С последними словами мы оба замираем. Я в шоке от того, что сказал, она в шоке от того, что услышала. Вернул бы это признание назад, но мы не в кино.
Откашливаюсь и делаю самое простое, что мне доступно. Притворяюсь, что ничего не было.
Говорю:
— Тогда умоюсь и пойду есть блинчики. Да?
Геля отвечает быстро:
— Да.
И вместо того, чтобы поговорить, я трусливо сбегаю. Сам сказал и сам напугался. Идиотская ситуация. Иду в ванную, прихватив свои вещи. Быстро принимаю душ, чищу зубы пальцем, одеваясь во вчерашнее.

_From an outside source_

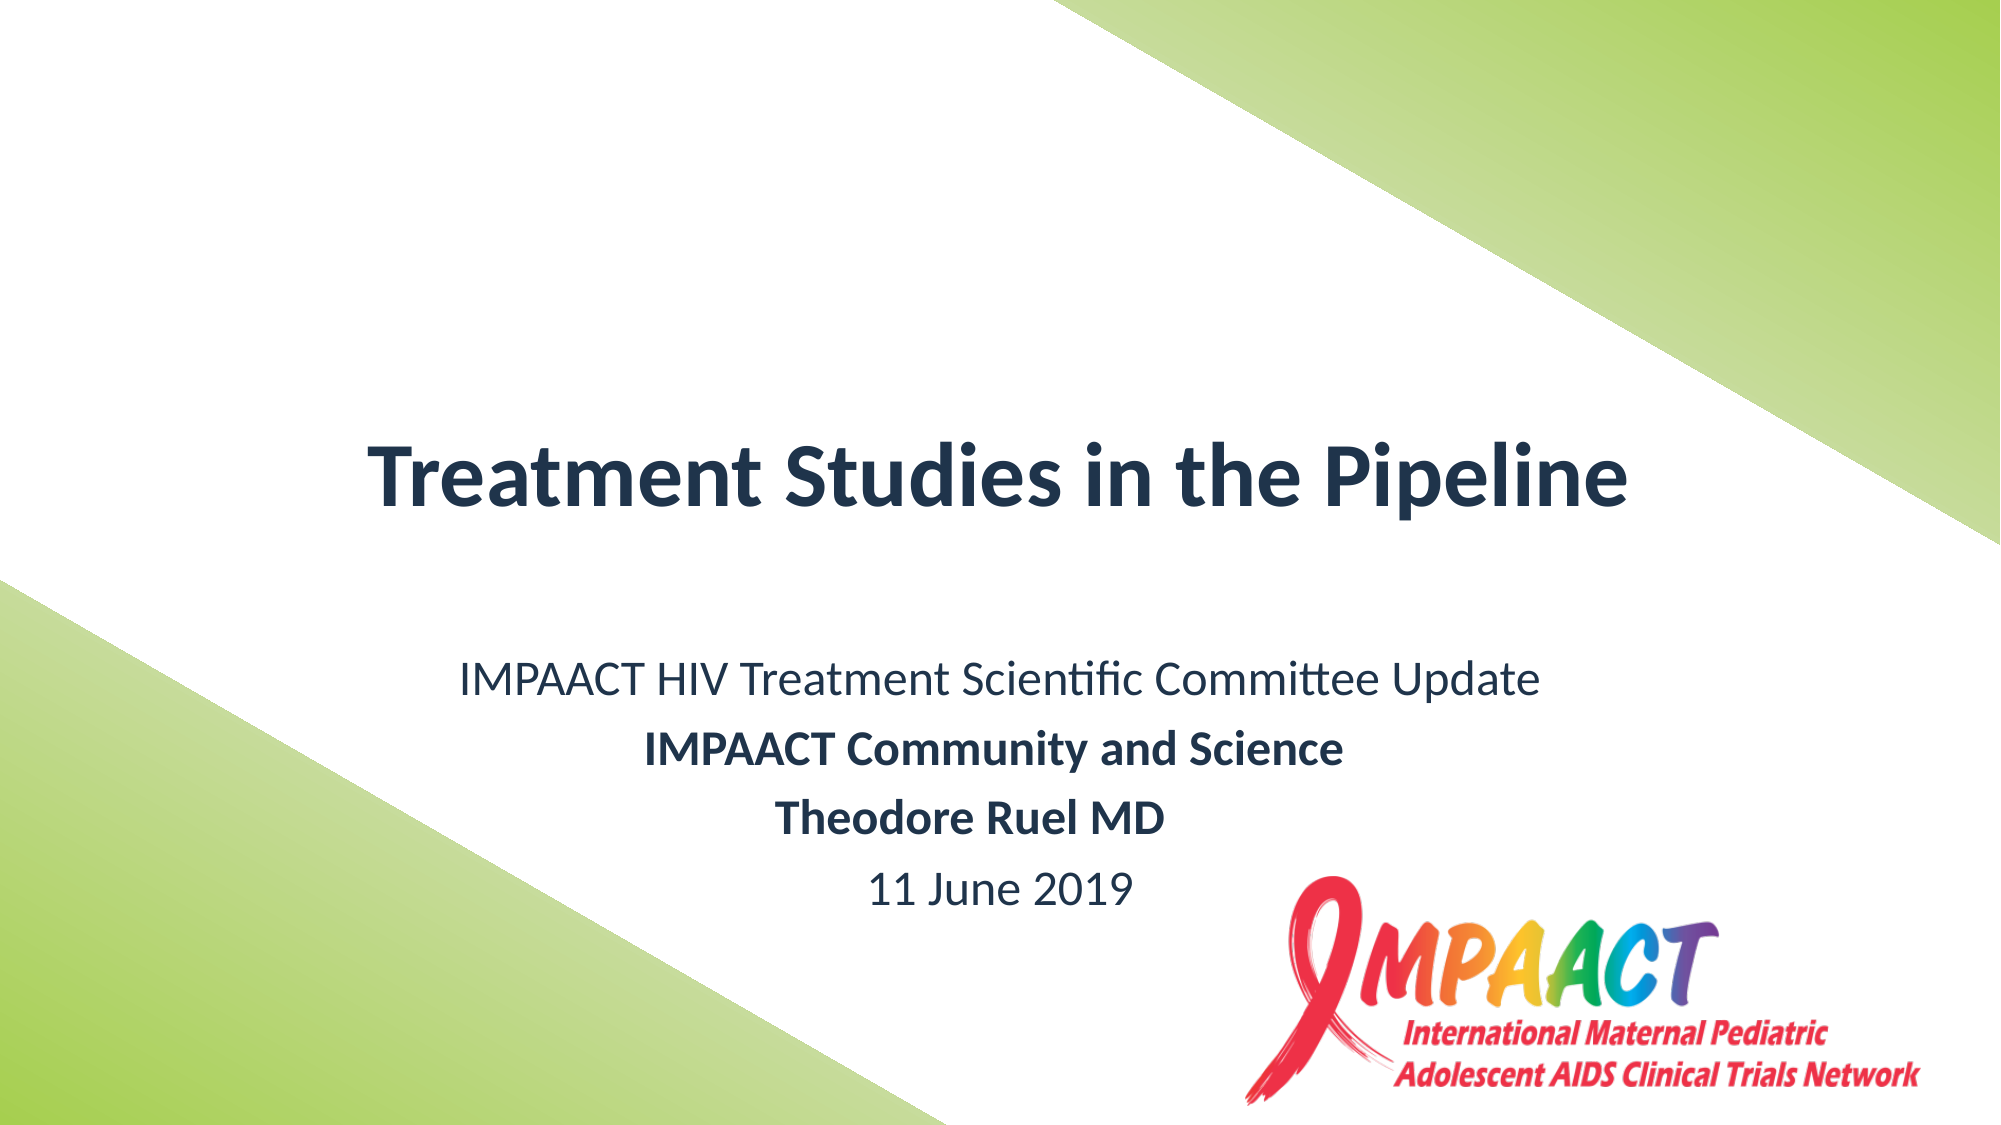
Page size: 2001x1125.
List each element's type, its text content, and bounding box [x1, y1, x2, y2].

Ощущение все равно какое-то…несвежее. Но здесь мне хотя бы спокойно.
Вчера мы долго сидели с Гелей на кухне, в деталях разбирали мой разговор с отцом. Вспоминали мою футбольную карьеру, все трансферные движения в нашей команде, пытались понять, говорил ли он искренне или наврал, просто чтобы задеть.
Мы с ней ни к чему не пришли, потому что Суббота слишком хорошая и никак не могла принять то, что мой отец говнюк. А сам я уверен в том, что это правда. Он действительно мог такое сделать.
Мокрыми пальцами я укладываю волосы, имитируя легкий беспорядок надо лбом. Выхожу и уступаю ванную Геле, избегая ее взгляда. Кажется, она делает то же самое. Глупо. Мы же вместе. Разве не логично признаться в любви?
Когда сажусь за стол, Стефаня приземляет передо мной тарелку с блинчиками. На столе уже стоит варенье, сметана и сгущенка.
Я улыбаюсь:
— Выбор, как в ресторане.
— Это меня муж научил. Он любил, чтобы стол ломился. А я, как одна осталась, так и не смогла перестроиться.
Я замираю на полпути с блином ко рту. Она говорит об этом легко, но от ее тона так тонко веет болью, что я ощущаю ее как свою. В этот момент мне даже становится неловко за то, как я воспринял свои проблемы. У меня-то все живы.
Стефаня, конечно, замечает мою реакцию.